## WORK INSTRUCTIONS
1: Decide whether each statement agrees with the book reviews about General Terry Allen below: (a) Allen graduated from West Point. (b) Allen's 104th Division linked up with Soviet forces. (c) Allen was relieved of command during the North African campaign. Answer yes or no for each, and quote the deciding words from the reviews.
2: Write out the lines of the records below, beginning with the first line of the records and ending with the line that contains "scientific name: Ailanthus altissima". Include both of these lines.

## EXTRACT TO READ
:::::

Today, as we lose the veterans of World War II at an alarming rate, we must not lose sight of their sacrifices or of the leaders who took them into battle. Astor, an acclaimed military historian (The Mighty Eighth; A Blood Dimmed Tide), provides an in-depth look at one of the war's most successful division combat commanders, Maj. Gen. Terry Allen. Astor is objective, addressing Allen's problems at West Point, from which he failed to graduate; his financial difficulties; and his fondness for alcohol. Yet, as he demonstrates, Allen possessed a strength of character that finally pushed him to the top. He first earned a reputation as a fighter during World War I, then in World War II successfully led the 1st Division during the landings in North Africa and Sicily before being relieved for lack of discipline. Later, Allen would return to lead the 104th Division in the final push into Germany, where his division was the first to link up with Soviet troops. Astor details Allen's accomplishments and also provides a look at the men he led, who worshiped him. This well-written portrait makes for enjoyable reading. Recommended for all public and military libraries.-Lt. Col. (ret.) Charles M. Minyard, U.S. Army, Mt. Pleasant, MI Copyright 2003 Reed Business Information.
A ripsnortin’ life of an unorthodox--and barely tolerated--American general. Nearly 400 Americans held the rank of brigadier general and above in WWII, but only a few are widely remembered today: Patton, Eisenhower, Bradley, Smith. All figure in the pages of this narrative by popular military historian Astor (The Greatest War, 1999, etc.), which commemorates the life and achievements of one Terry de la Mesa Allen (1888-1969). Though an army brat familiar with the sometimes-impenetrable ways of military culture, Allen was an unlikely success as an officer. He flunked out of West Point twice, yet distinguished himself as a combat commander during WWI, bringing idiosyncratic ways of leadership to bear on the job; when, for instance, a junior officer complained that a planned attack amounted to suicide, Allen shot him in the behind, saying, "There. You’re out. You’re wounded." (The attack was a success, costing only 20 casualties.) Allen rose to command of the 1st Infantry Division, the "Big Red One," but was removed from his post during the Sicilian campaign owing to the riotous habits of his soldiers, which the brass believed Allen encouraged. ("Once we’ve licked the Boche," Allen was alleged to have said to his men in North Africa, "we’ll go back to Oran and beat up every MP in town.") But Allen, admittedly no by-the-book officer, had to sit out only a small portion of the war before returning, this time in command of the tough-as-nails 104th Infantry Division, which distinguished itself in battle after battle across France and into the German homeland, where it eventually linked up with Russian forces on the Elbe River and crushed the final remnants of Nazi resistance. Hard-drinking,hard-fighting, beloved by his troops: Allen has a fine chronicler here--fans of Band of Brothers ought to snap this up.

:::::

## DATA TO USE
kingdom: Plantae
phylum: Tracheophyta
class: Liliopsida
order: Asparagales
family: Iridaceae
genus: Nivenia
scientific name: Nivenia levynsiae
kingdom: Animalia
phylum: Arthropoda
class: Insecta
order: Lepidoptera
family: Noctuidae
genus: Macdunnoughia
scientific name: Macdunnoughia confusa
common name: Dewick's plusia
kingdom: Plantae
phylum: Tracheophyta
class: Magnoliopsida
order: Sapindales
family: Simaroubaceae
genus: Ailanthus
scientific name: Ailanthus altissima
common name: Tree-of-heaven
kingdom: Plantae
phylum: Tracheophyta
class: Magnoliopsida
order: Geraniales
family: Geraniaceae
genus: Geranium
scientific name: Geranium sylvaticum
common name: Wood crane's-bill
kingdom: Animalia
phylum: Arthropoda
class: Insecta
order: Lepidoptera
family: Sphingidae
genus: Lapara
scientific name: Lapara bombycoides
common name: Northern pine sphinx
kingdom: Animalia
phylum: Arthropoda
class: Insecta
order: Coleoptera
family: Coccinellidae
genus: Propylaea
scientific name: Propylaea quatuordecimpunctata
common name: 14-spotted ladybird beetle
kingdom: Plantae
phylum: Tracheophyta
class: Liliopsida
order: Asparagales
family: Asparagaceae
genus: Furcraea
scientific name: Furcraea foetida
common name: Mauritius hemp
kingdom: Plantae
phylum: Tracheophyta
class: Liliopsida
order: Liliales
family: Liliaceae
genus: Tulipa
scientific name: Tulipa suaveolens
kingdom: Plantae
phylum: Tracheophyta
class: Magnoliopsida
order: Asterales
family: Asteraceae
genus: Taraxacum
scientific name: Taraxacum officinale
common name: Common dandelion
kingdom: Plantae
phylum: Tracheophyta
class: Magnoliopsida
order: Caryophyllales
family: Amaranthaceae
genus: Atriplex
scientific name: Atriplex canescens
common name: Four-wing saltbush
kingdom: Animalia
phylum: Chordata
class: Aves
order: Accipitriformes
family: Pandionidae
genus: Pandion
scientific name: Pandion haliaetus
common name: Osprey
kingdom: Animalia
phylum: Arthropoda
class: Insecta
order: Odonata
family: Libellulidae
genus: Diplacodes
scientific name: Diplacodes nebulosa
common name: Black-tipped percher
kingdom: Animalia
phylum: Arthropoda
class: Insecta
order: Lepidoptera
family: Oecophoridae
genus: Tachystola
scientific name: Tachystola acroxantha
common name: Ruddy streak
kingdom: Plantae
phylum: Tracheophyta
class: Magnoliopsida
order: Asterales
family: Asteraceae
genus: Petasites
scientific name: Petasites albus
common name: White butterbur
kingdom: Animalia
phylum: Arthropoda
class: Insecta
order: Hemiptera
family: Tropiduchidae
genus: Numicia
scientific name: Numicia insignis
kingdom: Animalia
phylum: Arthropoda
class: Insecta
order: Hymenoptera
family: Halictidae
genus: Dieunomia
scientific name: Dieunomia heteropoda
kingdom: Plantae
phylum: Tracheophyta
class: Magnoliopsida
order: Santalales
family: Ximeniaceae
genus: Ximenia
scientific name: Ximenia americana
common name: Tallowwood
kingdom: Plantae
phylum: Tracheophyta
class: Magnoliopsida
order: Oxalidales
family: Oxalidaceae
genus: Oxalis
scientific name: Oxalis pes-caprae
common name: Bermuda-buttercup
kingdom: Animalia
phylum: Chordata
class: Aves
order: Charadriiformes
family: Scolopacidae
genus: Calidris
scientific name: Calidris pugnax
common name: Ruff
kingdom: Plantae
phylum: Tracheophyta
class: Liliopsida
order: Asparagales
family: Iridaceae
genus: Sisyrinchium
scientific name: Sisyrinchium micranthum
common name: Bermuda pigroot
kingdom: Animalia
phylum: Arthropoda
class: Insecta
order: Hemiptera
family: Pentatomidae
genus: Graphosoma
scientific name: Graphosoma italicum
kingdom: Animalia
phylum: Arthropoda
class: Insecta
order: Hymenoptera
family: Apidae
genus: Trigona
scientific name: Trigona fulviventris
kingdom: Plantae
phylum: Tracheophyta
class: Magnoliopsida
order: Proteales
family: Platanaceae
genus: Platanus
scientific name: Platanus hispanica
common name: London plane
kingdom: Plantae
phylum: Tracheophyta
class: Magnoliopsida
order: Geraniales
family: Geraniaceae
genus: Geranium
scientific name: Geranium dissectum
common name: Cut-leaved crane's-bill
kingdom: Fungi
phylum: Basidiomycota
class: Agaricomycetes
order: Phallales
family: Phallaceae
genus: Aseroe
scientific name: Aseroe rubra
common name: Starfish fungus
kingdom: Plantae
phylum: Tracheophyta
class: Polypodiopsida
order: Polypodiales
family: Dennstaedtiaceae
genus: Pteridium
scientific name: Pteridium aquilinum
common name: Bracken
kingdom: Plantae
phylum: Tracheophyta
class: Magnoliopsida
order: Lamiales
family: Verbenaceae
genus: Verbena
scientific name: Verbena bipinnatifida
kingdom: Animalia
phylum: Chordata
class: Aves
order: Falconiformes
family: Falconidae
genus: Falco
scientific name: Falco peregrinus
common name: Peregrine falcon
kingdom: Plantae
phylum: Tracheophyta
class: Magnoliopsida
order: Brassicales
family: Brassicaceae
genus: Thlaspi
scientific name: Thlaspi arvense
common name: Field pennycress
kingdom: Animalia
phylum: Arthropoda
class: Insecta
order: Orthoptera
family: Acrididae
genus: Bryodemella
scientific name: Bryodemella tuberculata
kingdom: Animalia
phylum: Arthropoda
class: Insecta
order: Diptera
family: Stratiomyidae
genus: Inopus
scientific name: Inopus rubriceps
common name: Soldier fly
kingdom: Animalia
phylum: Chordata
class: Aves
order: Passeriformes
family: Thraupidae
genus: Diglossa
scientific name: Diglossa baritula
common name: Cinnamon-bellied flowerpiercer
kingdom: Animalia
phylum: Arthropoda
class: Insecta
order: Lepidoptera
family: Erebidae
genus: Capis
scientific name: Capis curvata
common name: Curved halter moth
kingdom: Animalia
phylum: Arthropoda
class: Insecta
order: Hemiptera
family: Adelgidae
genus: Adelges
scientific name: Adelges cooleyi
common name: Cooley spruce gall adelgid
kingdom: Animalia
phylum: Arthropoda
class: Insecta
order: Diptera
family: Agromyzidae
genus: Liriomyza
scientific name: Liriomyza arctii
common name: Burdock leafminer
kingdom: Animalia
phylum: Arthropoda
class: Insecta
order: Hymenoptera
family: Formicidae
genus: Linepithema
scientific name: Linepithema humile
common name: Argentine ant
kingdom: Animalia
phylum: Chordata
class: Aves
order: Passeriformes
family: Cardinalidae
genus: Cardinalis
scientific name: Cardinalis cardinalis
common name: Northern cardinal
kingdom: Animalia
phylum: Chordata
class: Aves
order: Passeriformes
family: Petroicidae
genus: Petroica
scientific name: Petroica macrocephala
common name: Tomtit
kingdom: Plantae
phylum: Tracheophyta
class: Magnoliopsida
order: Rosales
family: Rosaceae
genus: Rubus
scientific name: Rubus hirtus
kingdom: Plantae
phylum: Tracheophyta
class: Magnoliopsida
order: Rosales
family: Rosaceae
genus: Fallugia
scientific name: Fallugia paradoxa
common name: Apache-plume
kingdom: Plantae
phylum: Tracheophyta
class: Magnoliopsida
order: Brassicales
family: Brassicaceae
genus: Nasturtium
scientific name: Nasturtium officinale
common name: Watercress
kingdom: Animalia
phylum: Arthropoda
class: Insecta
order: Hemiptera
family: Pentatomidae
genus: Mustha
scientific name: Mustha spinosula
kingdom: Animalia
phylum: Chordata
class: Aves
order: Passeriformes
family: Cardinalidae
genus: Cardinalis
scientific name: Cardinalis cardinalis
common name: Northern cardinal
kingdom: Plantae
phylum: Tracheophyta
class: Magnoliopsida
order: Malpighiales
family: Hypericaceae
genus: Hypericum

:::::

## FULL ANSWERS
1:
(a) No: "from which he failed to graduate"
(b) Yes: "his division was the first to link up with Soviet troops"
(c) No: "was removed from his post during the Sicilian campaign"

2:
kingdom: Plantae
phylum: Tracheophyta
class: Liliopsida
order: Asparagales
family: Iridaceae
genus: Nivenia
scientific name: Nivenia levynsiae
kingdom: Animalia
phylum: Arthropoda
class: Insecta
order: Lepidoptera
family: Noctuidae
genus: Macdunnoughia
scientific name: Macdunnoughia confusa
common name: Dewick's plusia
kingdom: Plantae
phylum: Tracheophyta
class: Magnoliopsida
order: Sapindales
family: Simaroubaceae
genus: Ailanthus
scientific name: Ailanthus altissima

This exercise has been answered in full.